Amanda tem um segredo.
Amanda tem 19 anos e a pele branquinha. Seus cabelos são
castanhos, longos e sedosos. Chegam até a metade das costas. Ela gosta de
enrolá-los em coque, só para deixá-los se soltar e espalhar o aroma do shampoo
gostoso em câmera lenta. Tem os olhos lindos e o rosto de princesa. A voz de
Amanda é capaz de acabar com uma guerra (ou de provocar outra). Suas mãos estão
entre a delicadeza de uma fada e a malícia do pecado. Gosta de provocar, mas de
jeito sutil. Usa, sempre que pode, bermuda jeans curta até a altura das cochas
brancas. Os garotos se apaixonam por ela, os adultos a desejam, as mulheres a
invejam. Mas Amanda tem um segredo - só que ainda não é hora de contar (ela
pode estar ouvindo...)
Amanda gosta de colocar o pingo no “i“ como uma bolinha. Tem
letra redondinha e ainda hoje tem o costume de medir o parágrafo dos
manuscritos com dois dedos. Amanda é ótima em matemática, mas já mentiu só para
fazer aula de reforço com certo professor. Amanda não é virgem, mas só tem
certeza disso quem já beijou a sua flor... Mas Amanda tem um segredo - só que
ainda é cedo para contar porque ela parece desconfiada...

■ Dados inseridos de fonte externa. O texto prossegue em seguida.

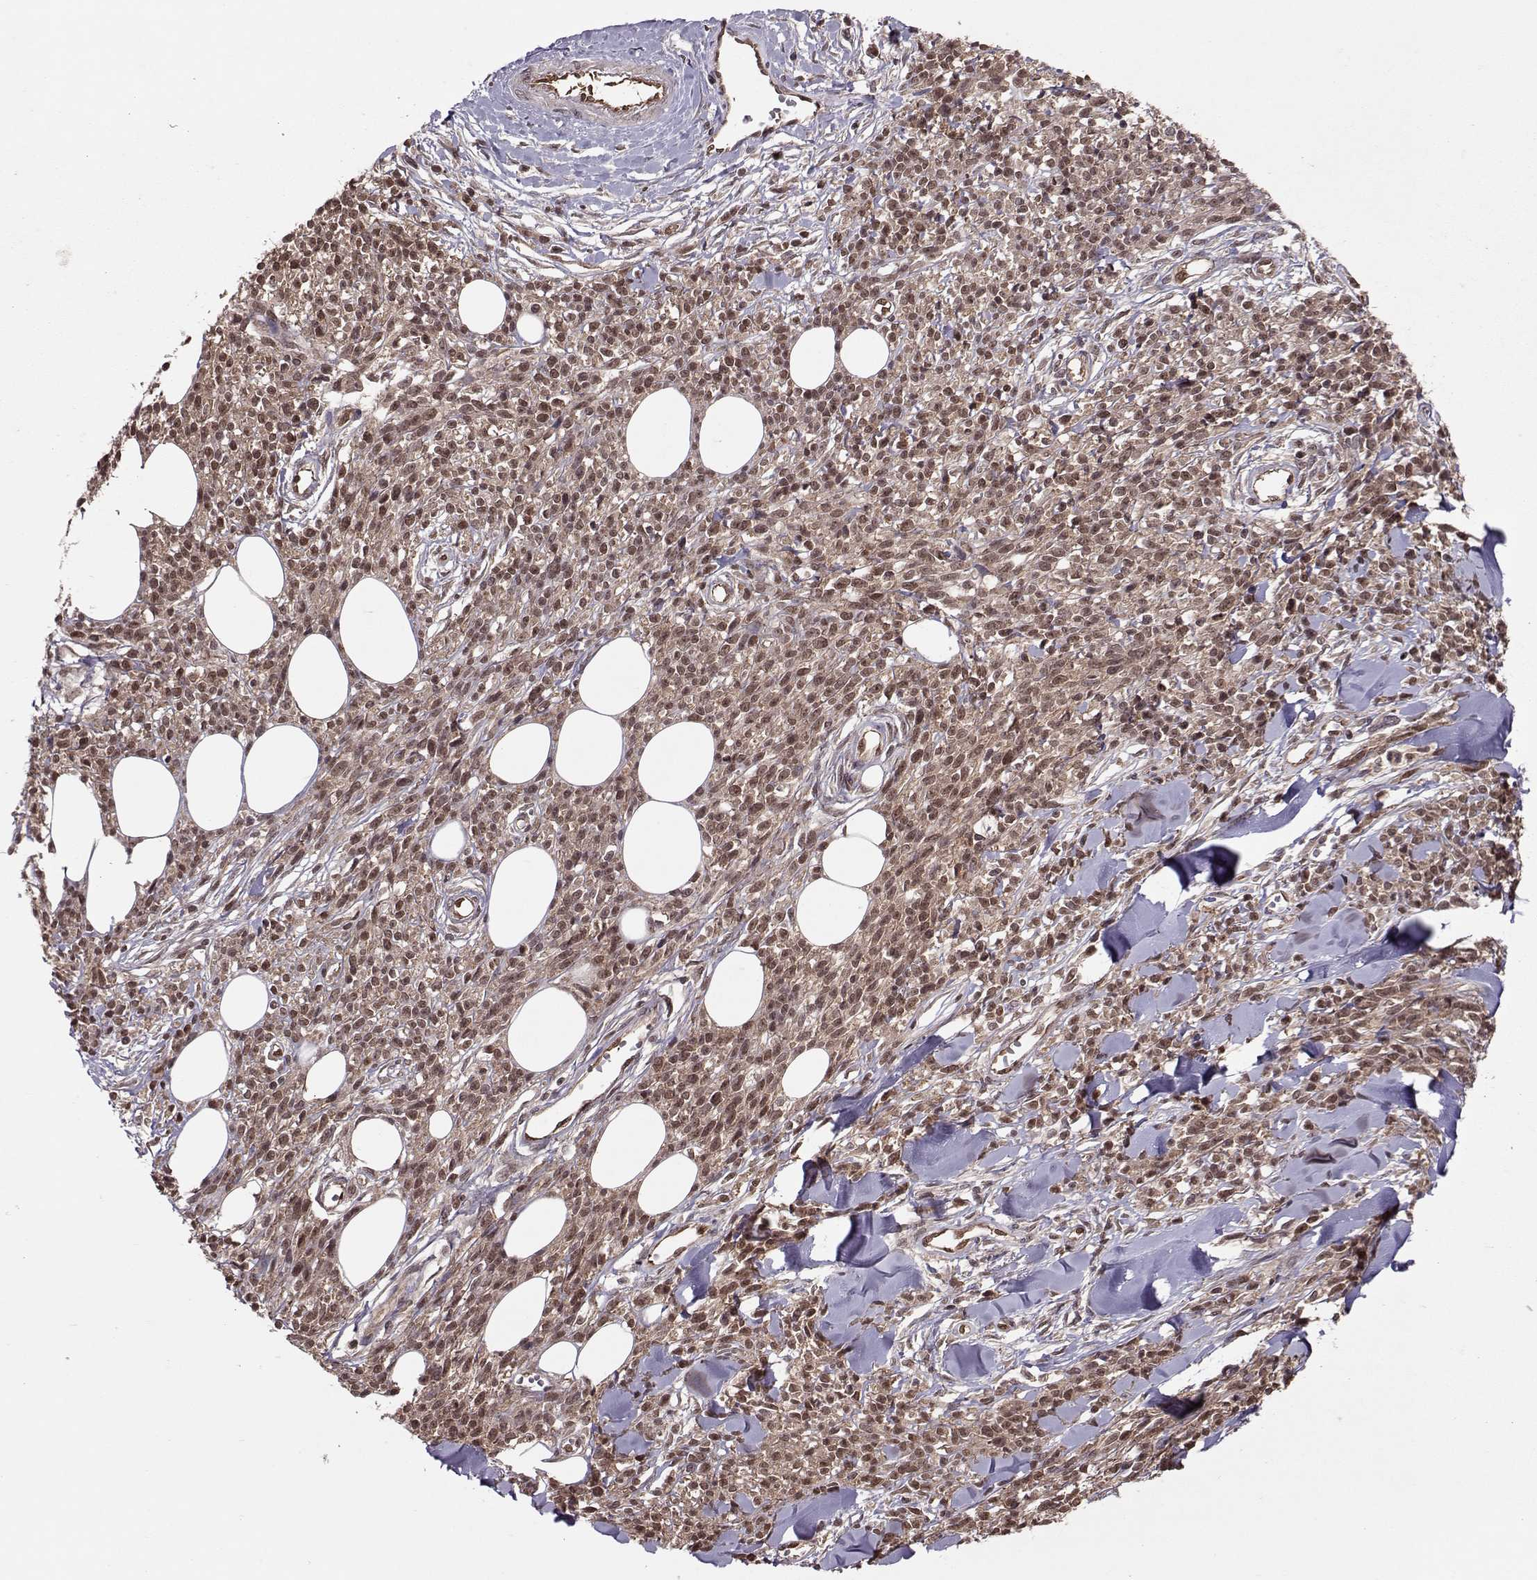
{"staining": {"intensity": "weak", "quantity": ">75%", "location": "cytoplasmic/membranous,nuclear"}, "tissue": "melanoma", "cell_type": "Tumor cells", "image_type": "cancer", "snomed": [{"axis": "morphology", "description": "Malignant melanoma, NOS"}, {"axis": "topography", "description": "Skin"}, {"axis": "topography", "description": "Skin of trunk"}], "caption": "Immunohistochemical staining of melanoma exhibits low levels of weak cytoplasmic/membranous and nuclear expression in about >75% of tumor cells. (IHC, brightfield microscopy, high magnification).", "gene": "PPP2R2A", "patient": {"sex": "male", "age": 74}}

O beijo de Amanda tem gostinho de chiclete. Amanda adora
música pop, mas também gosta dos Strokes. Ela adora balada, mas nunca usa roupa
de festa. Sempre usa um visual de quem vai caminhar no parque. Ela gosta de
paquerar os bartenders, mas nunca fica com nenhum deles, embora goste de pensar
que todo mundo ache que sim. Amanda é popular. Está bombando em todas as redes
sociais. Expõe quilos de fotos de viagens, de poses e de beijinhos. Todos
querem cinco minutos de Amanda, mas Amanda tem um segredo... e não é bom falar
nisso porque ela pode ficar zangada...
Amanda gosta de fazer “festinha“ quando encontra com
conhecidos só para chamar a atenção. Amanda gosta de provocar ciúmes e
despedaçar corações. Amanda já saiu com o pai de um ex-namorado, só para saber
se podia. Amanda tem um emprego meio-período na lojinha do padrasto só para
passar o tempo. Ela recebe muitos presentes. Mas Amanda tem um segredo. (E não dá
para contar ainda porque Amanda está fazendo aquela cara de desentendida...)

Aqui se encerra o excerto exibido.